▶ **VORLIEGENDER TEXT**:
Mehrheitlich drogenabhänig

Viele drogensüchtige Frauen werden von ihren Familien verstoßen
Viele drogensüchtige Frauen werden von ihren Familien verstoßen

Die Initiative konzentriert ihre Hilfe auf die Obdachlosen in der iranischen Hauptstadt Teheran, deren Anzahl laut offiziellen Angaben bei 15.000 liegt. Laut Teherans Vizeoberbürgermeister für soziale Wohlfahrt, Reza Dschahangiri Far, sind Teherans Obdachlose durchschnittlich 35 bis 40 Jahre alt und zu achtzig Prozent drogenabhängig. Neben der Drogensucht seien Armut und familiäre Probleme die wichtigsten Auslöser für ein Leben auf der Straße, so Dschahangiri Far.
Die Teheraner Stadtverwaltung hat in den vergangenen Jahren einige soziale Einrichtungen eröffnet, die Obdachlosen Unterstützung bieten. Die Angebote dieser Einrichtungen beschränken sich jedoch auf Essen, Übernachtung und Hygiene. Eine längerfristige, vor allem psychische und medizinische Betreuung bleibt meistens auf der Strecke.

▶ **DATENAUSZUG**:
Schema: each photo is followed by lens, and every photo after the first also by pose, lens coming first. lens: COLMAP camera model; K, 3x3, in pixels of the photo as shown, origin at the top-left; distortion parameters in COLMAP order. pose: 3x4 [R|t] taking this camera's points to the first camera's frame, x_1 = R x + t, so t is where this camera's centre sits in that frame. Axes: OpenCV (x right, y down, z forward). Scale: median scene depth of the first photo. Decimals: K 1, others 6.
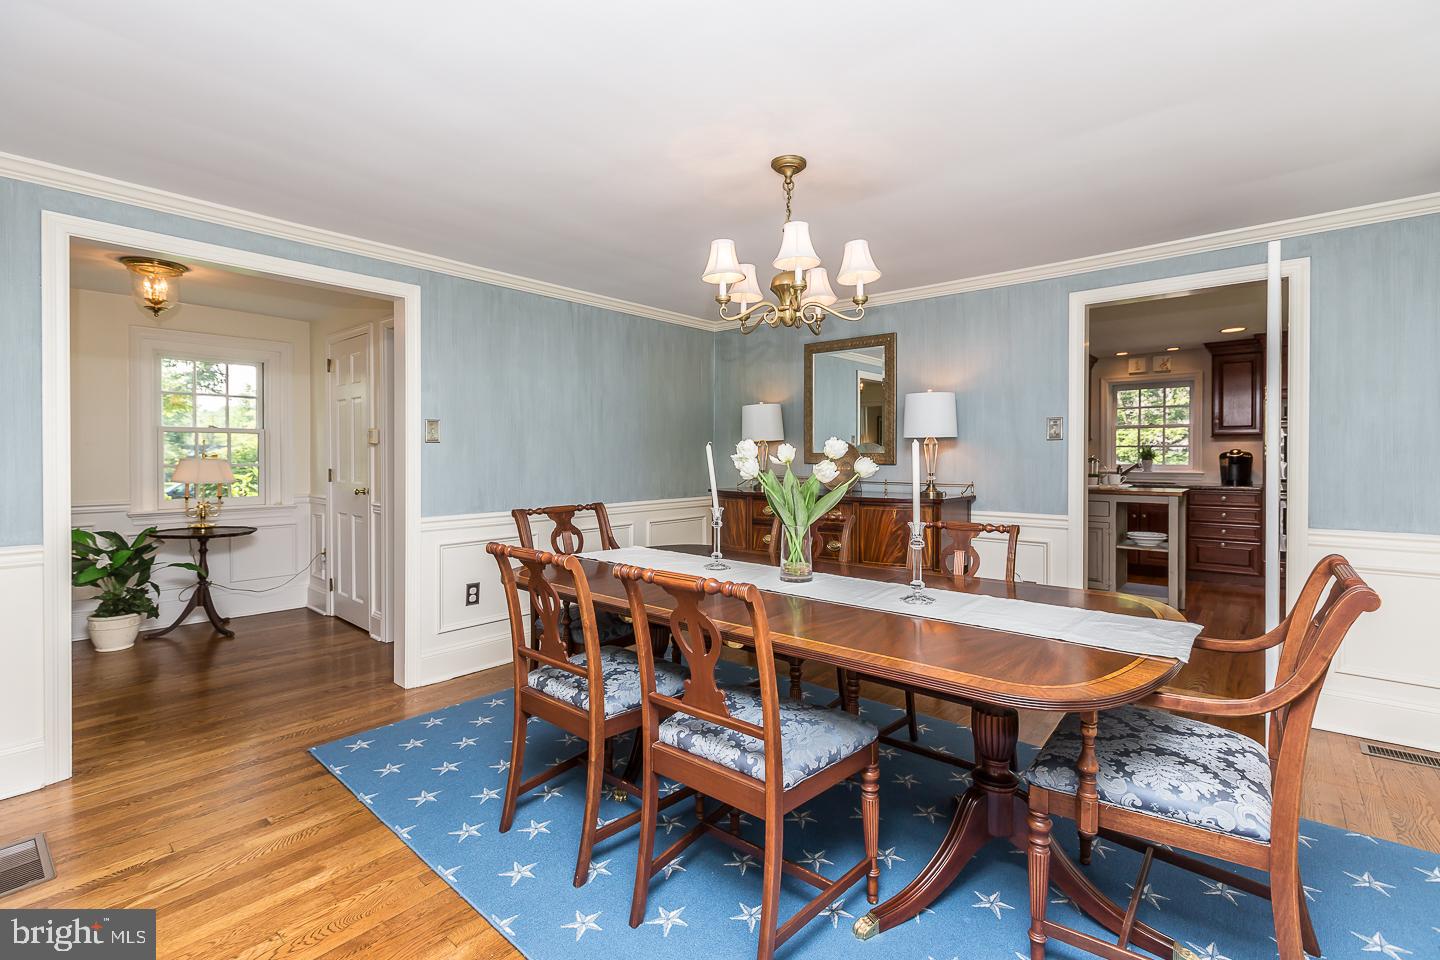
lens RADIAL K [[636.4, 0, 715.4], [0, 636.4, 464.8], [0, 0, 1]] dist [-0.000690, 0.000121]
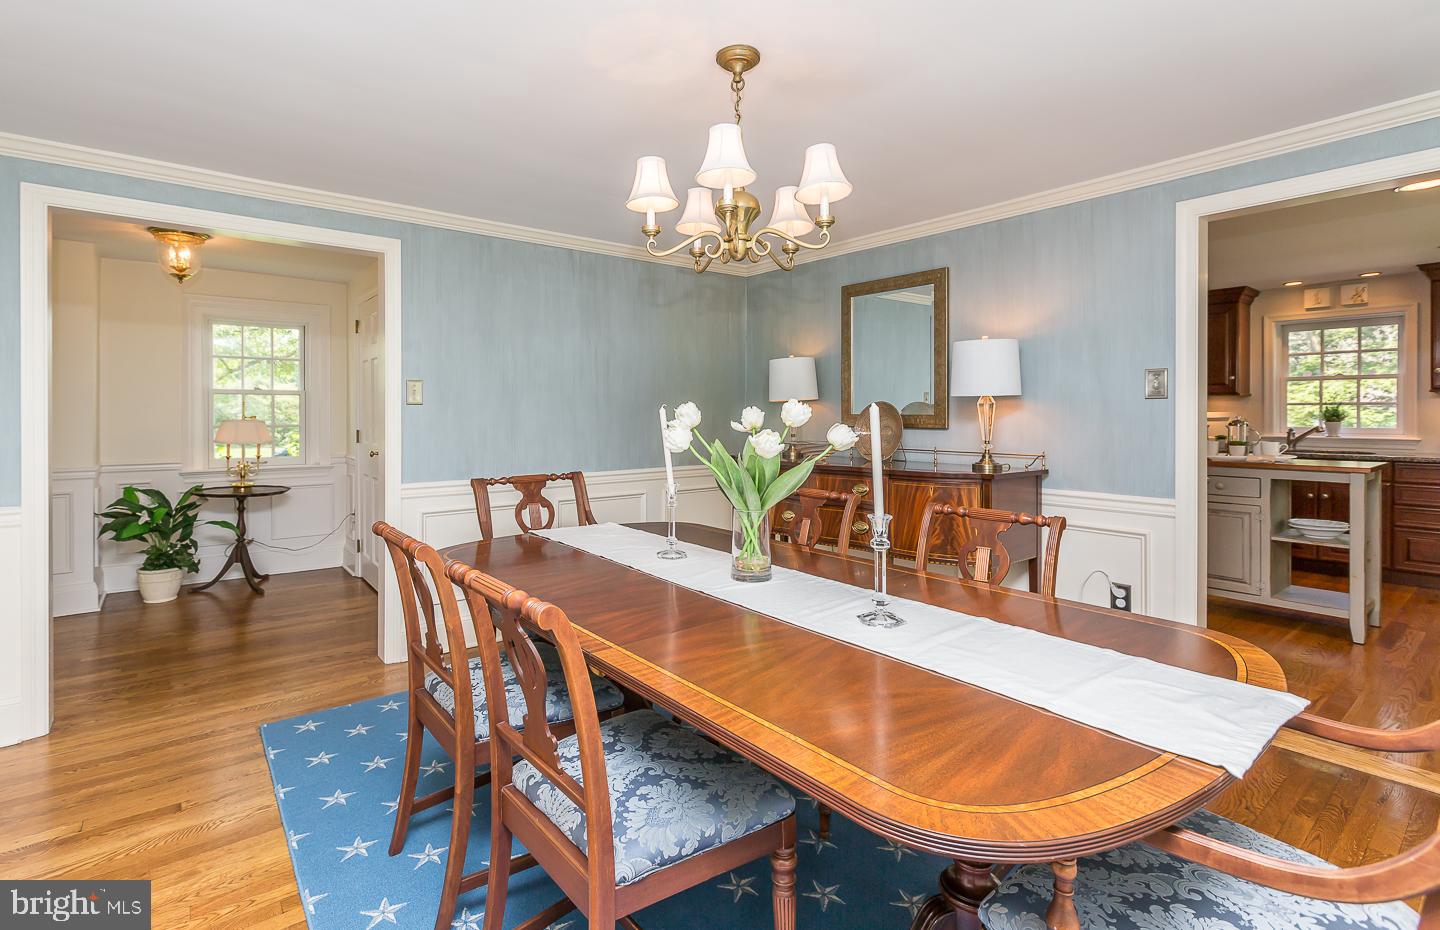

▶ **AUFGABENSTELLUNG**: Gib aus dem Text über Obdachlose in Teheran die Stelle zwischen „Die Initiative konzentriert“ und „so Dschahangiri Far.“ einschließlich wortgetreu aus.

▶ **ANTWORTBEREICH**:
Die Initiative konzentriert ihre Hilfe auf die Obdachlosen in der iranischen Hauptstadt Teheran, deren Anzahl laut offiziellen Angaben bei 15.000 liegt. Laut Teherans Vizeoberbürgermeister für soziale Wohlfahrt, Reza Dschahangiri Far, sind Teherans Obdachlose durchschnittlich 35 bis 40 Jahre alt und zu achtzig Prozent drogenabhängig. Neben der Drogensucht seien Armut und familiäre Probleme die wichtigsten Auslöser für ein Leben auf der Straße, so Dschahangiri Far.